A month after the lecture, Tiger Tan was found dead in a clearing in the jungle not far from his home. He had been shot twice, in the face and in the heart, though the postmortem could not determine which shot had killed him. Either way, it seems certain he knew his killer. The shots were clean and accurate, fired from very close range, suggesting that he had been in the company of his murderer. Of his face, all that remained was his mouth. In the numerous newspaper reports following his killing, his mouth was described simply as being “open.” It was obvious to all, however, that the wide-open mouth was an expression of shock and terror, his last stifled cries ringing hollow in the endless jungle. Maybe he did not even cry out. Maybe he opened his mouth one last time to ask, “Why?” It was a terrible way to die, for sure. Many years later, a young boy who did not believe in the Legend of Tiger Tan went fishing in the area where Tiger was killed. Perhaps he even walked over the exact spot where Tiger’s body lay. As he waded through the cold shallow water he became aware of a man strolling aimlessly through the trees. The man kept appearing and then disappearing in the dense foliage.

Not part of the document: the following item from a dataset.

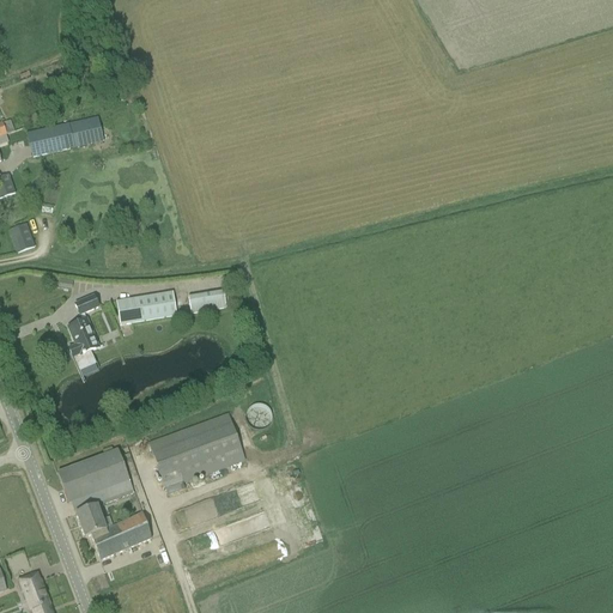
[(102,145),(97,119),(26,134),(31,161),(102,145)]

He was wearing old, simple clothes and he seemed to be talking to himself. “Must be a madman,” the boy chuckled to himself as he continued fishing. As he was leaving the jungle, the boy heard that the man was repeating the word “Why” over and over again. “Why what, old man?” the boy called out as he approached him. It was only when the figure turned around that the boy saw his face, a seething, boiling mass of shapeless flesh.
Nothing had been stolen from Tiger’s pockets. Neither his gold wristwatch nor his jade ring had been taken. Later, the police gave these items to Johnny. They folded them up in a white brocade cloth the chief inspector had bought from Tiger’s shop sometime before, and placed the delicate parcel in a black lacquer box. They brought it to the shop, where Johnny was making preparations for the funeral. They bowed low and gave Johnny the box. Witnesses to this scene say that the great Johnny, who was never known to cry, had “bloodred” eyes, “glasslike” with tears. He accepted the box graciously and said quietly, “This is the beginning of a new time.” All who were present felt the truth of these words.